_About this task_.
The lines below should be written out again in full, exactly as they are.

_Material supplied_.
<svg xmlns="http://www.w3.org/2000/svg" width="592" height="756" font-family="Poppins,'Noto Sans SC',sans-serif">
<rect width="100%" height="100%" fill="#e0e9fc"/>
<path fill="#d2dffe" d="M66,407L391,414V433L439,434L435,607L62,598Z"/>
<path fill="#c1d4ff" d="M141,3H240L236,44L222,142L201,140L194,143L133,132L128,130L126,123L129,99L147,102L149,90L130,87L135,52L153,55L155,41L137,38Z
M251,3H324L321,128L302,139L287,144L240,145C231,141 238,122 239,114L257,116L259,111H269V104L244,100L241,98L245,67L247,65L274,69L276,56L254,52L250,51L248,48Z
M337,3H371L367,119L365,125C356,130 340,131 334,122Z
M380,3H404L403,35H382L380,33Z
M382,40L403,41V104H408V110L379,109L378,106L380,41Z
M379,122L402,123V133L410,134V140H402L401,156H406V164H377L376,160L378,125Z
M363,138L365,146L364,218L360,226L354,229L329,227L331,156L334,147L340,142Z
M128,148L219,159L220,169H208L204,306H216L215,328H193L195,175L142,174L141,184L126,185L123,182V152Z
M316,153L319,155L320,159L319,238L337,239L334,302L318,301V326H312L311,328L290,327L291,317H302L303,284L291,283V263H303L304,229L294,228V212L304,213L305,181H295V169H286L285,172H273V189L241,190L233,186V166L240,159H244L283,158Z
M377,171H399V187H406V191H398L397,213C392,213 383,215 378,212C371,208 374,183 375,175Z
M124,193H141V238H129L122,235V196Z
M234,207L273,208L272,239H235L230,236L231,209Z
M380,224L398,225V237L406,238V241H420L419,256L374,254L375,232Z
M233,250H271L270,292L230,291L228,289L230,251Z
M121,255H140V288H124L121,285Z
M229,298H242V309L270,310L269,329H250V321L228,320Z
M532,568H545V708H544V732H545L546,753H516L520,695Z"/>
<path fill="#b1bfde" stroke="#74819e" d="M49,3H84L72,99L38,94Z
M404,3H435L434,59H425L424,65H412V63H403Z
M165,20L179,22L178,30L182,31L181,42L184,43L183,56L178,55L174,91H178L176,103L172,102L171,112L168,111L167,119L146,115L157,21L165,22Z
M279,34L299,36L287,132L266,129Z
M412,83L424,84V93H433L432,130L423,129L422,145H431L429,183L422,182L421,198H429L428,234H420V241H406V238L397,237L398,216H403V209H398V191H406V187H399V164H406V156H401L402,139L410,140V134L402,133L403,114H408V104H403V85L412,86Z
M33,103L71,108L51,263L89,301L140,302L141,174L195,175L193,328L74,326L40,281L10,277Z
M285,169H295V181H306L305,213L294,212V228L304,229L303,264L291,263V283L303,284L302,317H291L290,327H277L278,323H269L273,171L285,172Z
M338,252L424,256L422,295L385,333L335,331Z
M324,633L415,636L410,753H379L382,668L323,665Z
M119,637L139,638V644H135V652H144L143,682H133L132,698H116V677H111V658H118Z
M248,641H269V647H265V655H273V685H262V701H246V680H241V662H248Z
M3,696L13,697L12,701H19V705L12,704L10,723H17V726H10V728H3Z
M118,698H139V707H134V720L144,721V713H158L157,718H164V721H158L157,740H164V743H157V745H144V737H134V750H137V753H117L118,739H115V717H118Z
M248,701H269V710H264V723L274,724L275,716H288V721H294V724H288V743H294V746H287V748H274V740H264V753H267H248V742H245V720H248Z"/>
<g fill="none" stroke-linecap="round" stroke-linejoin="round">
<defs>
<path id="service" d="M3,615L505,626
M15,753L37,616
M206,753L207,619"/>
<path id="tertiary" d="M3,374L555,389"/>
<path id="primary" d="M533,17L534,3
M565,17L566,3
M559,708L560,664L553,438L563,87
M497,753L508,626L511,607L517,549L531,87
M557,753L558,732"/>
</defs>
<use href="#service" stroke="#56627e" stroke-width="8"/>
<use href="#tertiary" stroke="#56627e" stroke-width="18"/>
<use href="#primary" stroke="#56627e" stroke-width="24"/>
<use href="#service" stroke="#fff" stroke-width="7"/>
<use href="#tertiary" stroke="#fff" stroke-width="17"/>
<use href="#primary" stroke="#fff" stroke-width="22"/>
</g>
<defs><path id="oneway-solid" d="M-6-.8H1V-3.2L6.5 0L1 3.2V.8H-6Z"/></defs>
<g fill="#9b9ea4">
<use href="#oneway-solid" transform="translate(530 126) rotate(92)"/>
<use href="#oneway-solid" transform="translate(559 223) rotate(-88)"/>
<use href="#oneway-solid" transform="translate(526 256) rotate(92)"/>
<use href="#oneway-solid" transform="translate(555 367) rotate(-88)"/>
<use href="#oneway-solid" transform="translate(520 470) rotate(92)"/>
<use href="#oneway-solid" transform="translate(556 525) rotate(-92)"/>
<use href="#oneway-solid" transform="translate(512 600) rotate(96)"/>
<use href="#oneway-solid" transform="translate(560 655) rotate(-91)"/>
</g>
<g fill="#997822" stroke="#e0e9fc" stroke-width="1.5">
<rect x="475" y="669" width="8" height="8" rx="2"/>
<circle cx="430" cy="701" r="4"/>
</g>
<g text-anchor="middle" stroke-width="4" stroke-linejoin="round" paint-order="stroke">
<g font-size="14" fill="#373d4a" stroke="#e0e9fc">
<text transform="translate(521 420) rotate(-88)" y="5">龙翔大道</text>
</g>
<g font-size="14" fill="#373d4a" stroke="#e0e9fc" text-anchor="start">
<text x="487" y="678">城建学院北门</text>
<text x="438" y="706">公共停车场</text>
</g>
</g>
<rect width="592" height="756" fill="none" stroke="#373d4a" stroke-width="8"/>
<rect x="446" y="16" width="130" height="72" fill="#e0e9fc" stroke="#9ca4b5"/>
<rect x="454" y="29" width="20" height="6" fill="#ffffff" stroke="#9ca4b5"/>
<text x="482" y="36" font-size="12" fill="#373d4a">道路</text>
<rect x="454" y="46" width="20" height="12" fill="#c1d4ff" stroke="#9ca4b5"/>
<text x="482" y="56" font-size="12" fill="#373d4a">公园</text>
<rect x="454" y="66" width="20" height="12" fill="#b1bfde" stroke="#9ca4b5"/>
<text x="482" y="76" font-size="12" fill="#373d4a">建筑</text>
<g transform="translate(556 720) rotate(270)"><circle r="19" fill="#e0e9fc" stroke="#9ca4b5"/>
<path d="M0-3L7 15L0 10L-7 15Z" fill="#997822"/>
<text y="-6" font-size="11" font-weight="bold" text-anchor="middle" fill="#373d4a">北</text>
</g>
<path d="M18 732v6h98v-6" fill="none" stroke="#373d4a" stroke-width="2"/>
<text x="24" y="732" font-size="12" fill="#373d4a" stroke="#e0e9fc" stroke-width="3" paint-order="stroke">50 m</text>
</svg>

_Response box_.
<svg xmlns="http://www.w3.org/2000/svg" width="592" height="756" font-family="Poppins,'Noto Sans SC',sans-serif">
<rect width="100%" height="100%" fill="#e0e9fc"/>
<path fill="#d2dffe" d="M66,407L391,414V433L439,434L435,607L62,598Z"/>
<path fill="#c1d4ff" d="M141,3H240L236,44L222,142L201,140L194,143L133,132L128,130L126,123L129,99L147,102L149,90L130,87L135,52L153,55L155,41L137,38Z
M251,3H324L321,128L302,139L287,144L240,145C231,141 238,122 239,114L257,116L259,111H269V104L244,100L241,98L245,67L247,65L274,69L276,56L254,52L250,51L248,48Z
M337,3H371L367,119L365,125C356,130 340,131 334,122Z
M380,3H404L403,35H382L380,33Z
M382,40L403,41V104H408V110L379,109L378,106L380,41Z
M379,122L402,123V133L410,134V140H402L401,156H406V164H377L376,160L378,125Z
M363,138L365,146L364,218L360,226L354,229L329,227L331,156L334,147L340,142Z
M128,148L219,159L220,169H208L204,306H216L215,328H193L195,175L142,174L141,184L126,185L123,182V152Z
M316,153L319,155L320,159L319,238L337,239L334,302L318,301V326H312L311,328L290,327L291,317H302L303,284L291,283V263H303L304,229L294,228V212L304,213L305,181H295V169H286L285,172H273V189L241,190L233,186V166L240,159H244L283,158Z
M377,171H399V187H406V191H398L397,213C392,213 383,215 378,212C371,208 374,183 375,175Z
M124,193H141V238H129L122,235V196Z
M234,207L273,208L272,239H235L230,236L231,209Z
M380,224L398,225V237L406,238V241H420L419,256L374,254L375,232Z
M233,250H271L270,292L230,291L228,289L230,251Z
M121,255H140V288H124L121,285Z
M229,298H242V309L270,310L269,329H250V321L228,320Z
M532,568H545V708H544V732H545L546,753H516L520,695Z"/>
<path fill="#b1bfde" stroke="#74819e" d="M49,3H84L72,99L38,94Z
M404,3H435L434,59H425L424,65H412V63H403Z
M165,20L179,22L178,30L182,31L181,42L184,43L183,56L178,55L174,91H178L176,103L172,102L171,112L168,111L167,119L146,115L157,21L165,22Z
M279,34L299,36L287,132L266,129Z
M412,83L424,84V93H433L432,130L423,129L422,145H431L429,183L422,182L421,198H429L428,234H420V241H406V238L397,237L398,216H403V209H398V191H406V187H399V164H406V156H401L402,139L410,140V134L402,133L403,114H408V104H403V85L412,86Z
M33,103L71,108L51,263L89,301L140,302L141,174L195,175L193,328L74,326L40,281L10,277Z
M285,169H295V181H306L305,213L294,212V228L304,229L303,264L291,263V283L303,284L302,317H291L290,327H277L278,323H269L273,171L285,172Z
M338,252L424,256L422,295L385,333L335,331Z
M324,633L415,636L410,753H379L382,668L323,665Z
M119,637L139,638V644H135V652H144L143,682H133L132,698H116V677H111V658H118Z
M248,641H269V647H265V655H273V685H262V701H246V680H241V662H248Z
M3,696L13,697L12,701H19V705L12,704L10,723H17V726H10V728H3Z
M118,698H139V707H134V720L144,721V713H158L157,718H164V721H158L157,740H164V743H157V745H144V737H134V750H137V753H117L118,739H115V717H118Z
M248,701H269V710H264V723L274,724L275,716H288V721H294V724H288V743H294V746H287V748H274V740H264V753H267H248V742H245V720H248Z"/>
<g fill="none" stroke-linecap="round" stroke-linejoin="round">
<defs>
<path id="service" d="M3,615L505,626
M15,753L37,616
M206,753L207,619"/>
<path id="tertiary" d="M3,374L555,389"/>
<path id="primary" d="M533,17L534,3
M565,17L566,3
M559,708L560,664L553,438L563,87
M497,753L508,626L511,607L517,549L531,87
M557,753L558,732"/>
</defs>
<use href="#service" stroke="#56627e" stroke-width="8"/>
<use href="#tertiary" stroke="#56627e" stroke-width="18"/>
<use href="#primary" stroke="#56627e" stroke-width="24"/>
<use href="#service" stroke="#fff" stroke-width="7"/>
<use href="#tertiary" stroke="#fff" stroke-width="17"/>
<use href="#primary" stroke="#fff" stroke-width="22"/>
</g>
<defs><path id="oneway-solid" d="M-6-.8H1V-3.2L6.5 0L1 3.2V.8H-6Z"/></defs>
<g fill="#9b9ea4">
<use href="#oneway-solid" transform="translate(530 126) rotate(92)"/>
<use href="#oneway-solid" transform="translate(559 223) rotate(-88)"/>
<use href="#oneway-solid" transform="translate(526 256) rotate(92)"/>
<use href="#oneway-solid" transform="translate(555 367) rotate(-88)"/>
<use href="#oneway-solid" transform="translate(520 470) rotate(92)"/>
<use href="#oneway-solid" transform="translate(556 525) rotate(-92)"/>
<use href="#oneway-solid" transform="translate(512 600) rotate(96)"/>
<use href="#oneway-solid" transform="translate(560 655) rotate(-91)"/>
</g>
<g fill="#997822" stroke="#e0e9fc" stroke-width="1.5">
<rect x="475" y="669" width="8" height="8" rx="2"/>
<circle cx="430" cy="701" r="4"/>
</g>
<g text-anchor="middle" stroke-width="4" stroke-linejoin="round" paint-order="stroke">
<g font-size="14" fill="#373d4a" stroke="#e0e9fc">
<text transform="translate(521 420) rotate(-88)" y="5">龙翔大道</text>
</g>
<g font-size="14" fill="#373d4a" stroke="#e0e9fc" text-anchor="start">
<text x="487" y="678">城建学院北门</text>
<text x="438" y="706">公共停车场</text>
</g>
</g>
<rect width="592" height="756" fill="none" stroke="#373d4a" stroke-width="8"/>
<rect x="446" y="16" width="130" height="72" fill="#e0e9fc" stroke="#9ca4b5"/>
<rect x="454" y="29" width="20" height="6" fill="#ffffff" stroke="#9ca4b5"/>
<text x="482" y="36" font-size="12" fill="#373d4a">道路</text>
<rect x="454" y="46" width="20" height="12" fill="#c1d4ff" stroke="#9ca4b5"/>
<text x="482" y="56" font-size="12" fill="#373d4a">公园</text>
<rect x="454" y="66" width="20" height="12" fill="#b1bfde" stroke="#9ca4b5"/>
<text x="482" y="76" font-size="12" fill="#373d4a">建筑</text>
<g transform="translate(556 720) rotate(270)"><circle r="19" fill="#e0e9fc" stroke="#9ca4b5"/>
<path d="M0-3L7 15L0 10L-7 15Z" fill="#997822"/>
<text y="-6" font-size="11" font-weight="bold" text-anchor="middle" fill="#373d4a">北</text>
</g>
<path d="M18 732v6h98v-6" fill="none" stroke="#373d4a" stroke-width="2"/>
<text x="24" y="732" font-size="12" fill="#373d4a" stroke="#e0e9fc" stroke-width="3" paint-order="stroke">50 m</text>
</svg>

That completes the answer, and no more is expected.